▶ _Work request_:
In your copy, include every line of the records exactly and no picture at all.

▶ _Supplied records_:
>>>>
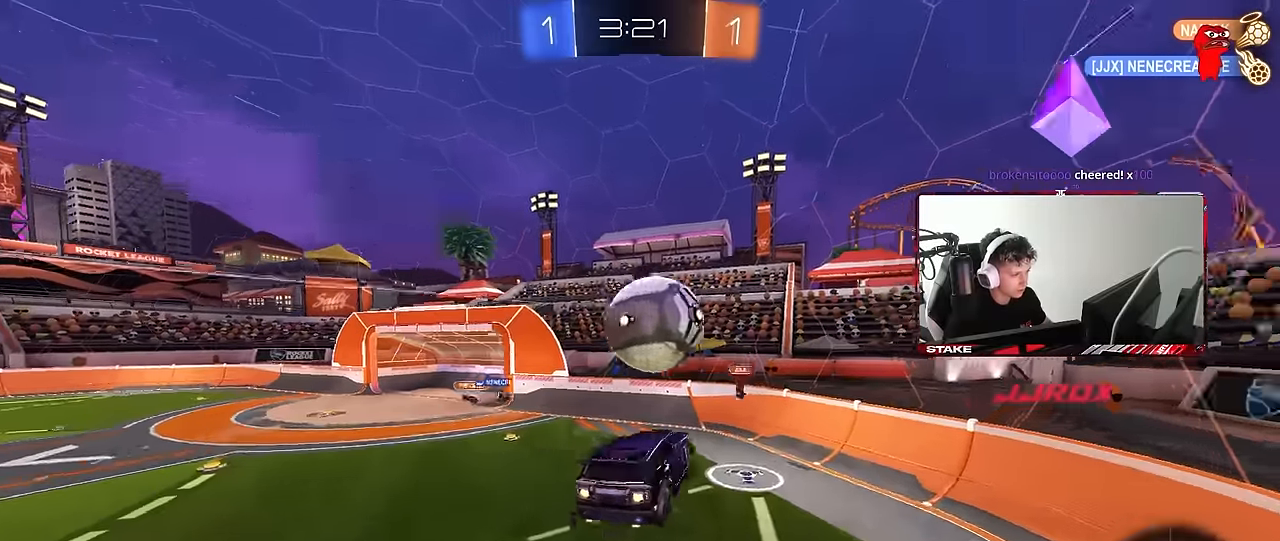
{"keys": ["a", "shift"], "mouse": [], "events": [[17, "a", "down"], [117, "w", "down"], [167, "d", "up"], [250, "shift", "down"], [350, "w", "up"], [483, "mouse_left", "up"]]}
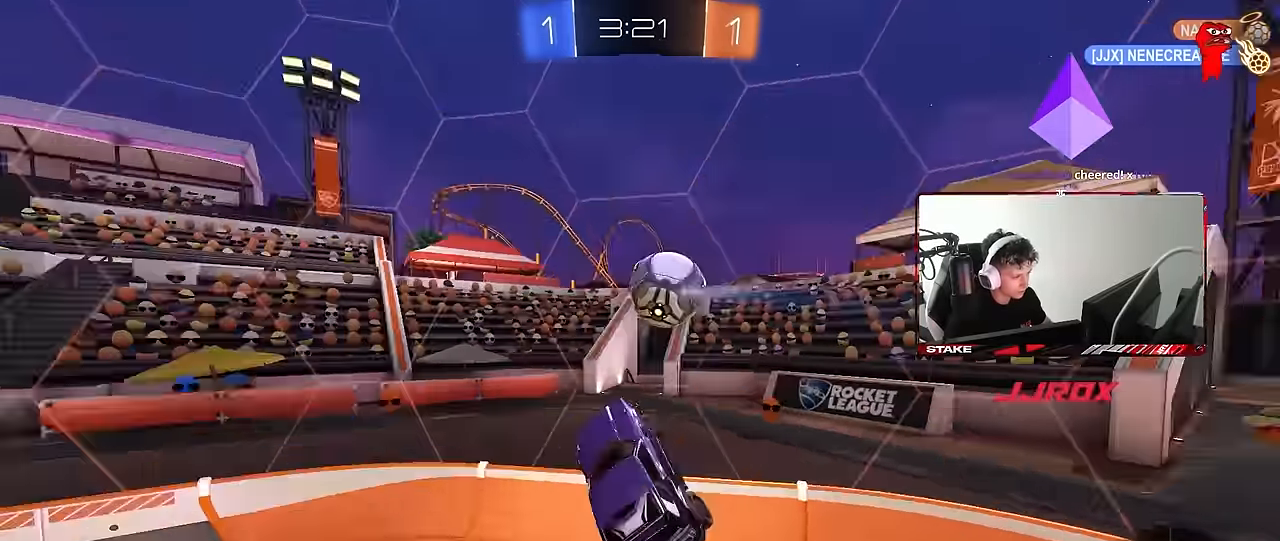
{"keys": ["a", "w"], "mouse": [], "events": [[33, "s", "down"], [33, "shift", "up"], [317, "a", "up"], [317, "d", "down"], [317, "s", "up"], [317, "shift", "down"], [433, "w", "down"], [450, "d", "up"], [450, "shift", "up"], [500, "a", "down"]]}
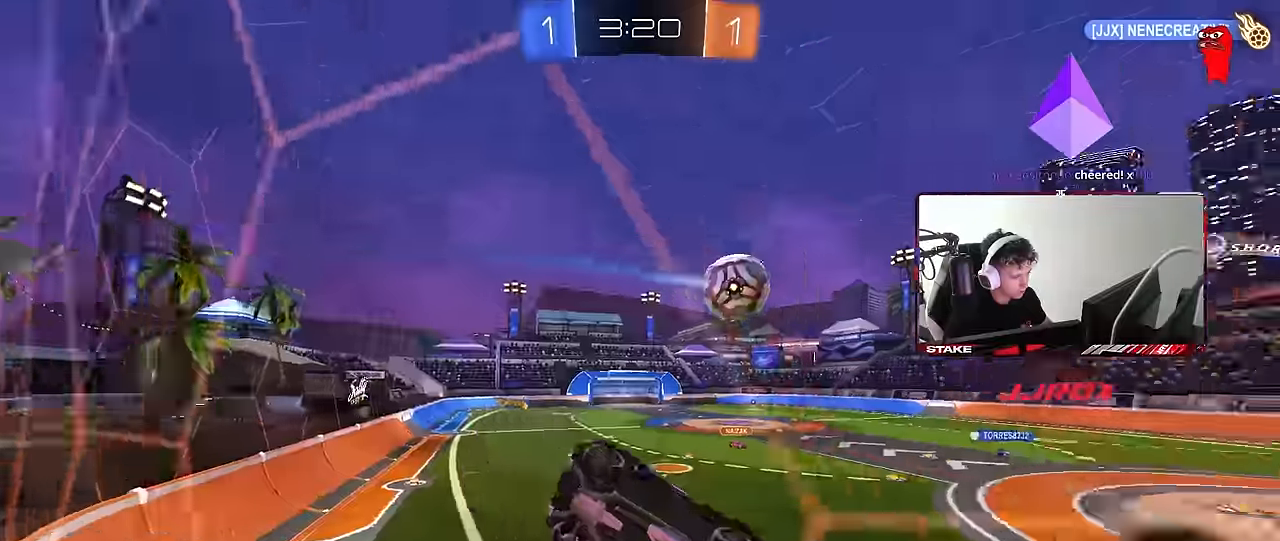
{"keys": ["a", "w"], "mouse": [], "events": [[233, "shift", "down"], [333, "shift", "up"]]}
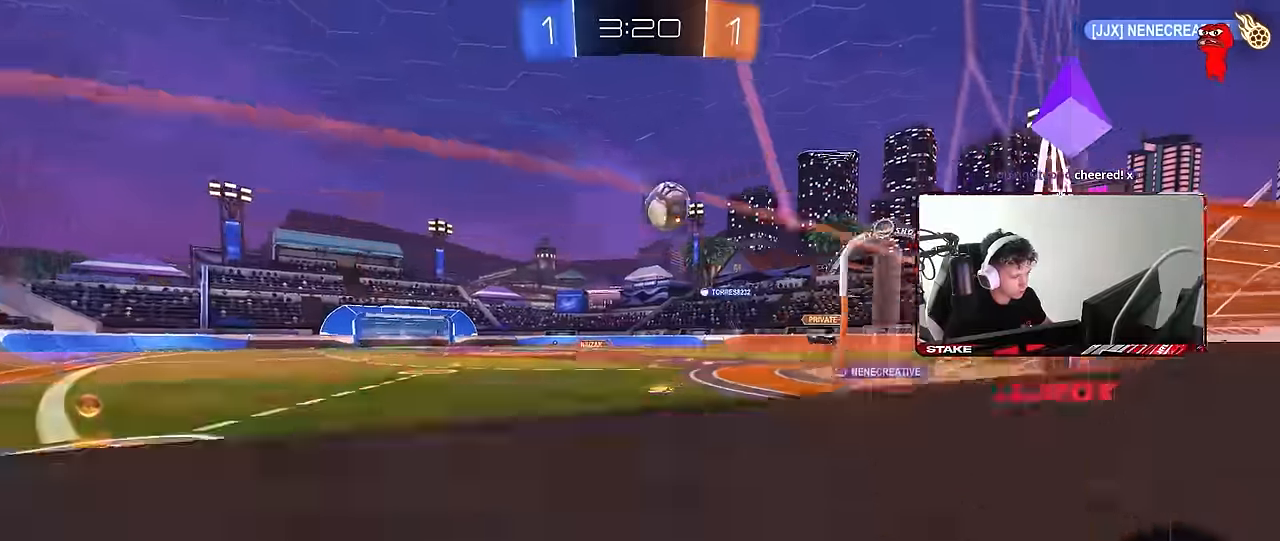
{"keys": ["d", "w"], "mouse": ["left"], "events": [[66, "shift", "down"], [150, "shift", "up"], [300, "mouse_left", "down"], [433, "a", "up"], [483, "d", "down"]]}
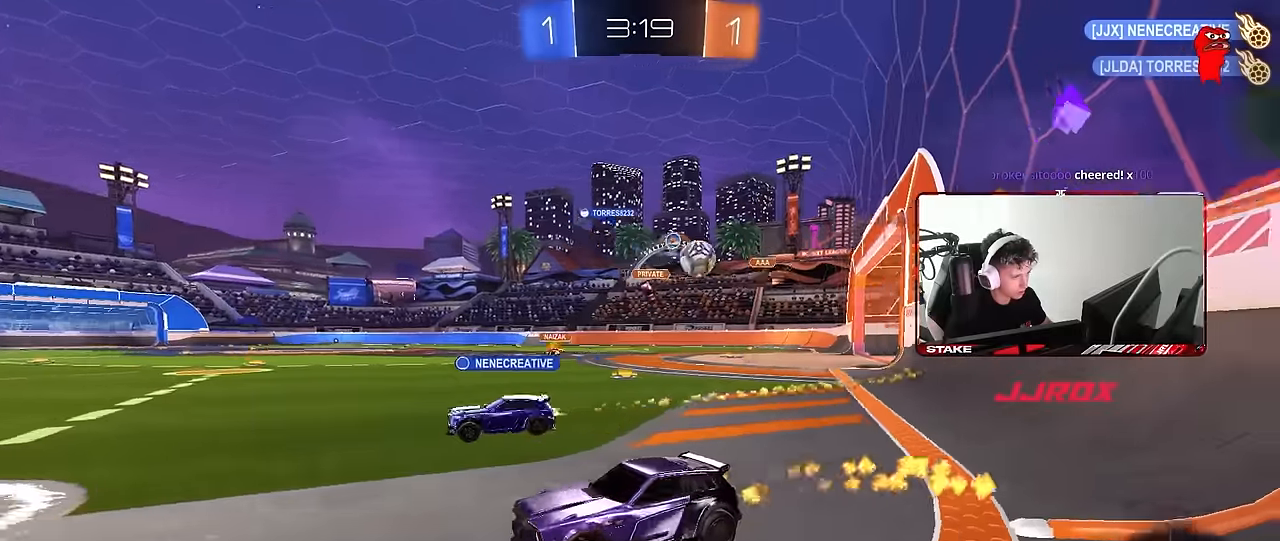
{"keys": ["d", "w"], "mouse": [], "events": [[33, "mouse_left", "up"], [216, "shift", "down"], [316, "shift", "up"]]}
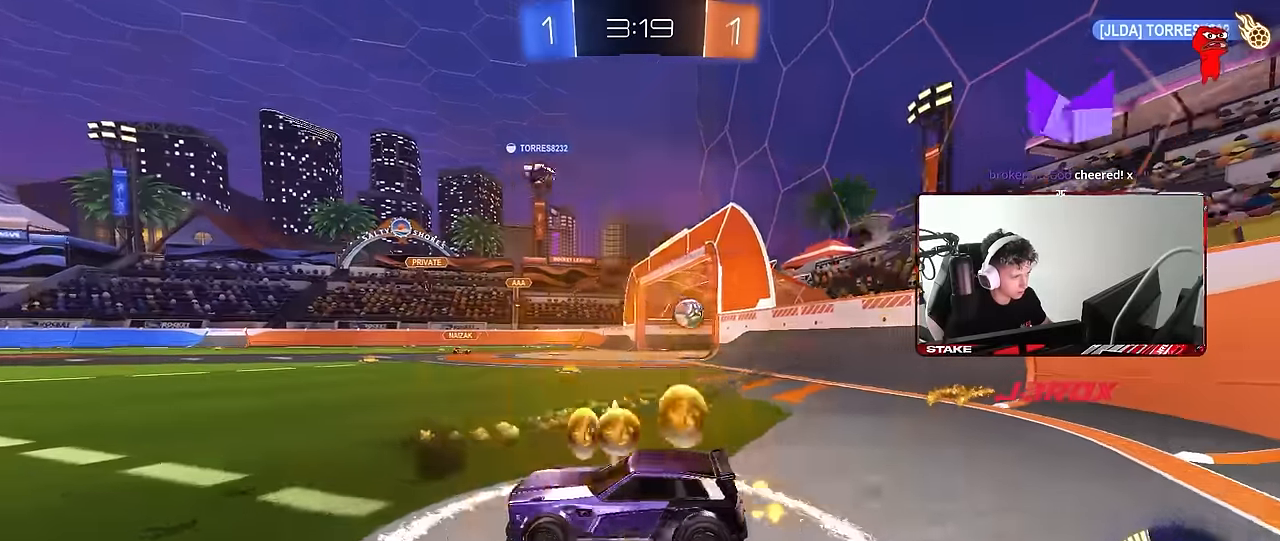
{"keys": ["a", "s", "shift"], "mouse": [], "events": [[50, "mouse_right", "down"], [150, "a", "down"], [150, "d", "up"], [150, "mouse_right", "up"], [150, "shift", "down"], [233, "mouse_right", "down"], [283, "s", "down"], [283, "w", "up"], [416, "mouse_right", "up"]]}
<<<<
▶ _Exercise solution_:
{"keys": ["a", "shift"], "mouse": [], "events": [[17, "a", "down"], [117, "w", "down"], [167, "d", "up"], [250, "shift", "down"], [350, "w", "up"], [483, "mouse_left", "up"]]}
{"keys": ["a", "w"], "mouse": [], "events": [[33, "s", "down"], [33, "shift", "up"], [317, "a", "up"], [317, "d", "down"], [317, "s", "up"], [317, "shift", "down"], [433, "w", "down"], [450, "d", "up"], [450, "shift", "up"], [500, "a", "down"]]}
{"keys": ["a", "w"], "mouse": [], "events": [[233, "shift", "down"], [333, "shift", "up"]]}
{"keys": ["d", "w"], "mouse": ["left"], "events": [[66, "shift", "down"], [150, "shift", "up"], [300, "mouse_left", "down"], [433, "a", "up"], [483, "d", "down"]]}
{"keys": ["d", "w"], "mouse": [], "events": [[33, "mouse_left", "up"], [216, "shift", "down"], [316, "shift", "up"]]}
{"keys": ["a", "s", "shift"], "mouse": [], "events": [[50, "mouse_right", "down"], [150, "a", "down"], [150, "d", "up"], [150, "mouse_right", "up"], [150, "shift", "down"], [233, "mouse_right", "down"], [283, "s", "down"], [283, "w", "up"], [416, "mouse_right", "up"]]}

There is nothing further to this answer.